There is a fine array of arguments made use of by those who think it necessary to defend hunting or to recommend it. The farmer may be told it is good for him to see his seeds ridden over and his fences gapped, and that barbed wire is the unpardonable sin referred to in Holy Writ; that it is good for him, because hunting will enable him to sell hay, oats, and straw, and provide horses for his landlord’s stud; and that his tolerance of damage will gain him the generous consideration of the proprietor of his fields; the statistician may marshal his figures and demonstrate the economic value of hunting to the provincial communities and the nation; the man with a liver may be recommended the exercise for his health; and the evolutionist may point out the progressive and physical development of man and horse that has resulted from this pastime of a country life. But hunting will never be pursued for utilitarian ends, or live because of the benefits it undoubtedly bestows on either the individual or the community. These apologies or commendations are the result of that solicitude that accompanies true love. The chase is so dear to the hunter that he has always the dread upon him of losing it, as a lover’s hopes are mixed with the fears of losing what in his eyes only makes life worth living. Love of hunting is a passion, and, like other passions, is unreasoning and illogical.
A man may marry, but does he love a woman because she brings him a fortune, because it is his duty to the community, or because he feels he is a better man in doing so? While his passion lasts he is indifferent to the superior beauty, accomplishments, or wealth of any other.
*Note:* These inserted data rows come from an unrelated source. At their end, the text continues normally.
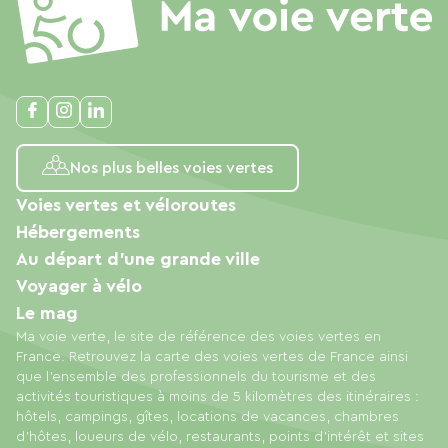
Nos plus belles voies vertes
Voies vertes et véloroutes
Hébergements
Au départ d'une grande ville
Voyager à vélo
Le mag
Ma voie verte, le site de référence des voies vertes en
France. Retrouvez la carte des voies vertes de France ainsi
que l'ensemble des professionnels du tourisme et des
activités touristiques à moins de 5 kilomètres des itinéraires :
hôtels, campings, gîtes, locations de vacances, chambres
d'hôtes, loueurs de vélo, restaurants, points d'intérêt et sites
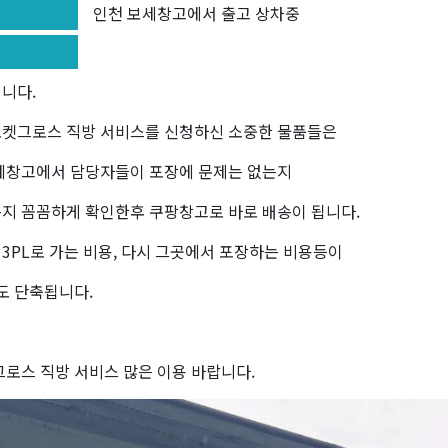
인천 보세창고에서 출고 상차중
입니다.
로켓그로스 직방 서비스를 신청하신 소중한 물품들은
세창고에서 담당자들이 포장에 문제는 없는지
지 꼼꼼하게 확인한후 쿠팡창고로 바로 배송이 됩니다.
3PL로 가는 비용, 다시 그곳에서 포장하는 비용등이
도 단축됩니다.
그로스 직방 서비스 많은 이용 바랍니다.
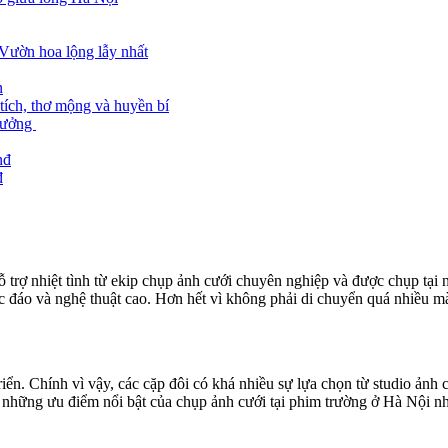
Vườn hoa lộng lẫy nhất
n
tích, thơ mộng và huyền bí
 tưởng
nđ
đ
trợ nhiệt tình từ ekip chụp ảnh cưới chuyên nghiệp và được chụp tại nơ
 đáo và nghệ thuật cao. Hơn hết vì không phải di chuyển quá nhiều mà 
iển. Chính vì vậy, các cặp đôi có khá nhiều sự lựa chọn từ studio ảnh
 những ưu điểm nổi bật của chụp ảnh cưới tại phim trường ở Hà Nội n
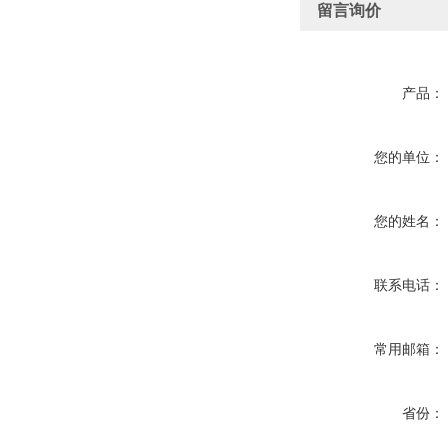
留言询价
产品：
您的单位：
您的姓名：
联系电话：
常用邮箱：
省份：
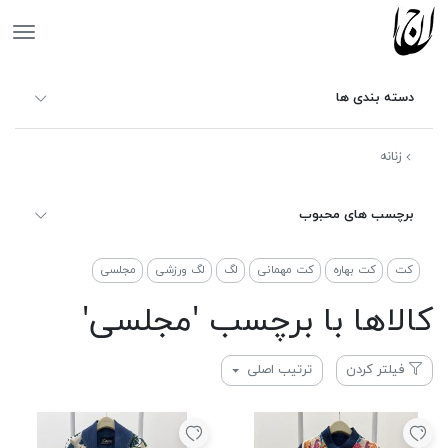
جانان
دسته بندی ها
زنانه
برچسب های محبوب
کت
کت بهاره
کت مهمانی
لگ
لگ ورزشی
مجلسی
کالاها با برچسب 'مجلسی'
فیلتر کردن
ترتیب اصلی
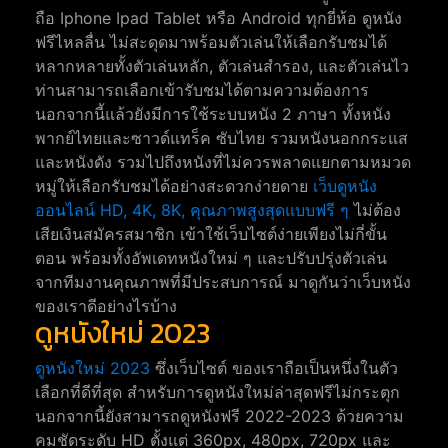
ถือ Iphone Ipad Tablet หรือ Android ทุกยี่ห้อ ดูหนัง
ฟรีไหลลื่น ไม่สะดุดมาพร้อมตัวเล่นให้เลือกรับชมได้
หลากหลายทั้งตัวเล่นหลัก, ตัวเล่นสำรอง, และตัวเล่นไว
ท่านสามารถเลือกเข้ารับชมได้ตามความต้องการ
นอกจากนี้แล้วยังมีการใช้ระบบหนัง 2 ภาษา ทั้งหนัง
พากย์ไทยและซาวด์แทร็ค ซับไทย รวมหนังนอกกระแส
และหนังดัง รวมไปถึงหนังที่ไม่ควรพลาดแยกตามหมวด
หมู่ให้เลือกรับชมได้อย่างสะดวกง่ายดาย
เว็บดูหนัง
ออนไลน์ HD, 4K, 8K, คุณภาพสูงสุดแบบฟรี ๆ
ไม่ต้อง
เสียเงินสมัครสมาชิก เข้าใช้เว็บไซต์ง่ายเพียงไม่กี่ขั้น
ตอน พร้อมทั้งอัพเดทหนังใหม่ ๆ และปรับปรุ่งตัวเล่น
จากทีมงานคุณภาพที่มีประสบการณ์ มาดูกันว่าเว็บหนัง
ของเราดีอย่างไรบ้าง
ดูหนังใหม่ 2023
ดูหนังใหม่ 2023
ซึ่งเว็บไซต์ ของเราถือเป็นหนึ่งในตัว
เลือกที่ดีที่สุด สำหรับการดูหนังใหม่ล่าสุดฟรีไม่กระตุก
นอกจากนี้ยังสามารถดูหนังฟรี 2022-2023 ด้วยความ
คมชัดระดับ HD ตั้งแต่ 360px, 480px, 720px และ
A man loves the air of a hunting morning, the horse he is astride of, the cry of the hounds, the sound of the horn, and the cheer of the chase without knowing why or wherefore; and though there be no reason for it, the instinct is buried in the breasts of thousands of non-hunting people, and the undefined sympathy of public opinion causes it to countenance visible damage that it would never tolerate for any arguments, however convincing, of duty to country or indirect benefit to the individual. It is to any thinking being touching to see the patience and kindliness shown, by a class that cannot afford loss, to those who ride over their holdings in pursuit of pleasure, which is often done with too little consideration for those without whose passive support their sport must come to an end.